Juana de Dios, RMI
Nació en 1880 en Andalucía, España
Fallece a los 90 años, en 1970
¡Qué bien puesto el nombre para esta humilde y sencilla religiosa, originaria de un caserío de Andalucía!. Siempre podemos decir por sus obras, vivió experimentando al Dios atento, cercano, amoroso, comprensivo y sobre todo incondicionalmente fiel.
Salió de Barcelona rumbo a Cuba, cuando los destinos eran para siempre dejando tierra, familia, hermanas de comunidad, pero llevando a un Dios implicado en su pequeñez humana.

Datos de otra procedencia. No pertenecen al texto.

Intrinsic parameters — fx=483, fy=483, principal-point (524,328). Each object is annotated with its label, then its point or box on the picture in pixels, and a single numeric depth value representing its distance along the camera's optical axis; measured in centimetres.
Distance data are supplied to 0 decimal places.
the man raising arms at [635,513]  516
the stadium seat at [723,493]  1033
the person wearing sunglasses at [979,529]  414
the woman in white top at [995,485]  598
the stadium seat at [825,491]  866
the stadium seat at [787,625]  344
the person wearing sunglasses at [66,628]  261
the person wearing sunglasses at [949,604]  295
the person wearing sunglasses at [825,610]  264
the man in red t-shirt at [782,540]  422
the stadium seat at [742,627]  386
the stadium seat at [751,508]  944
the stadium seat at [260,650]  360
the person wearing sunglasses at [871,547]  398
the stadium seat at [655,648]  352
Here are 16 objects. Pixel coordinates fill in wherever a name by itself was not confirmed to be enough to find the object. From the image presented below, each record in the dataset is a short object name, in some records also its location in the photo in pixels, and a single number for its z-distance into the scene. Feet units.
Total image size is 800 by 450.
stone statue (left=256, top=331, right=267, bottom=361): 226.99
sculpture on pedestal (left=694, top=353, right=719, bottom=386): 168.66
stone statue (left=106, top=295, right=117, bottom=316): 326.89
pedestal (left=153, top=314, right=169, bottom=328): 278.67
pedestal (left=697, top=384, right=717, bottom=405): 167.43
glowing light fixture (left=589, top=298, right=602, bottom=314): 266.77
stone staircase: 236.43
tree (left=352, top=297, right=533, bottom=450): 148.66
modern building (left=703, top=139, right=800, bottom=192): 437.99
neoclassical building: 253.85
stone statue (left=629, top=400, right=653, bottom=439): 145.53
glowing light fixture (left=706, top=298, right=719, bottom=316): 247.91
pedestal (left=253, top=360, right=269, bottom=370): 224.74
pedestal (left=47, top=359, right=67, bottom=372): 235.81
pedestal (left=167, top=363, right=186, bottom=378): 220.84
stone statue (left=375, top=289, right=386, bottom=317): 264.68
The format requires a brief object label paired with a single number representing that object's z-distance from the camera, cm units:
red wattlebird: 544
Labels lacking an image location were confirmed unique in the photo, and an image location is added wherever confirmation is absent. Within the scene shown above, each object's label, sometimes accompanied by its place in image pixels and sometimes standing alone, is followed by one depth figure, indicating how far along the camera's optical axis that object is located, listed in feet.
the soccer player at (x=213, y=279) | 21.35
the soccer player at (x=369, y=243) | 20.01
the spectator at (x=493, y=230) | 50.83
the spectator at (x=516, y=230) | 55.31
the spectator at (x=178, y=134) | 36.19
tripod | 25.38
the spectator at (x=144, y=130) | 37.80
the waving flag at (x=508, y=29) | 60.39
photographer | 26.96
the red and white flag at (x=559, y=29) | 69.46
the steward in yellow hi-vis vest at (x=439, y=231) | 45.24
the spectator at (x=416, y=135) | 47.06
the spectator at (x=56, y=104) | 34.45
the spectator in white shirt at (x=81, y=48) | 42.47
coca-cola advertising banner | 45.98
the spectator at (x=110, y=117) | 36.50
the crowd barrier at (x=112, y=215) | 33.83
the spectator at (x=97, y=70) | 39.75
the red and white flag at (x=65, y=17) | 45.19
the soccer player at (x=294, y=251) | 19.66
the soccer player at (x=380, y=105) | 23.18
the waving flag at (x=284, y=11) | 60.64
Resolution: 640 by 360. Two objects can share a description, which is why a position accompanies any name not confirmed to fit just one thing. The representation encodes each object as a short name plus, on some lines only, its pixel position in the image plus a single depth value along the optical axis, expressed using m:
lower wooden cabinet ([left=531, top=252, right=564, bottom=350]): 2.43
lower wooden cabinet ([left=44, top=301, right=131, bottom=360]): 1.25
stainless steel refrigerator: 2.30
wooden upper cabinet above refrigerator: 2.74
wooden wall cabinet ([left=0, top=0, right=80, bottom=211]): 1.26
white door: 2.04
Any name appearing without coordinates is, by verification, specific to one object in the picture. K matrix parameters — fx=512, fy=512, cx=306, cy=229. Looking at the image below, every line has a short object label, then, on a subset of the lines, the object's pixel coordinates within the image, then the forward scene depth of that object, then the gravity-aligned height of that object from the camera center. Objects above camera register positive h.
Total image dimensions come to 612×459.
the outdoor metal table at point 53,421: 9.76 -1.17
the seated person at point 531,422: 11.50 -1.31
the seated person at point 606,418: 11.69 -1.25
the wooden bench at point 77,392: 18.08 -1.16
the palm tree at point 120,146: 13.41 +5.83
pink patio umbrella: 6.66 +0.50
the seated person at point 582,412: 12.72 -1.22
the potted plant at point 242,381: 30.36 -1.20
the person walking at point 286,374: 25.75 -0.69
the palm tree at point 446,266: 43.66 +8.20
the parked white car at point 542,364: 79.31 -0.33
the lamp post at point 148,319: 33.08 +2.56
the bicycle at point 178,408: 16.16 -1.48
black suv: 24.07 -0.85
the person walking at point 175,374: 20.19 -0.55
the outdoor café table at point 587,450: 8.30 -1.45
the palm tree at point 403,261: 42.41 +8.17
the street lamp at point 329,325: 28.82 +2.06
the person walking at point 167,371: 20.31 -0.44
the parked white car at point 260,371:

La glaucoma la dejó completamente ciega, pero siempre consciente de que el propósito de haber venido al mundo era de que pase lo que pase, para Dios, para su gloria, es que seamos y vivamos felices. Aceptó su ceguera y fue aprendiendo solita los caminos en la clausura de aquella casona de la Habana. Tenía como oficio limpiar los baños de la clausura que los dejaba –según palabras de M. Ma. Redención Navas- hechos un primor.
También le vino una infección a las encías y perdió todos sus dientes. Ni una queja, ni un mal modo, ella seguía trabajando sin parar. Un día le pregunté, H. Juana por qué no le pusieron sus dientes? Y riéndose decía que como estaba ciega, para qué quería dientes…
Enamorada de la Eucaristía pasaba horas y horas frente al Santísimo, donde encontró la suavidad, no sólo de palabras, sino de sentimientos. El Señor le había regalado con un alto grado de contemplación.
La misma M. Ma. de la Redención contaba que un día fue a propósito a observarla enfrascada en la limpieza que hacía. Un día sacando el papel suave del papel higiénico, se bajó la media, tenía una enorme llaga y sobre ella se colocó la bolita de papel para protegerse la herida. Continuó trabajando como si nada le doliera, ni necesitara atención.
A raíz de la revolución cubana, ella con otras hermanas españolas llegaron a Medellín, Colombia. Yo la conocí alrededor del año 67. Ciega como era y su cabeza completamente encorvada, ayudaba en la comunidad a secar la loza de las comidas, en el ropero, separaba la ropa del lavadero, cuando aún se lavaban las sábana de las chicas y por la mañana le ensartábamos con hilo varias agujas, con los que hacía los dobladillos de los trapos de polvo y proveía de los mismos a toda la casa.
Para ir al Oratorio donde pasaba largas horas ante el Señor, esperaba paradita en la puerta de su cuarto. Oía pasos y decía hermana, hermana, y la hermana ocupada en mil cosas no podía detenerse. Esperaba paciente a que pasara otra hermana, pasaba la segunda y pasaba de largo. Hasta que alguna se detenía, la tomaba del brazo y ella iba recitando medio riendo la parábola del buen samaritano, con bondad, con salero, sin amargura.
En los tres años que viví con ella, nunca una queja, un sentimiento de autocompasión, una mala cara, al contrario en ella todo bondad. Del amor de Dios surgía ese manantial profundo de ternura y donde encontró siempre el sentido de su existencia. Cuántas veces las religiosas jóvenes iban a su cuarto a serenarse, y a ponerla al día de todas las actividades con las chicas, lo que le interesaba profundamente, como ella decía, luego para rezar por ellas.
Cuando se sintió ya muy malita, en la cama se le escuchaba cómo hacía coloquios con la Santísima Trinidad. Como era ciega, pude grabarle varios que guardé en un casette y me los pidió la M. Ma. Cruz Gil Marquina que la conocía y quería mucho ya que la había tenido en su comunidad de la Habana.
Ojalá Señor que podamos entregarte una vida llena de ti y de tu amor como H. Juana de Dios, digna hija de Vicenta Ma.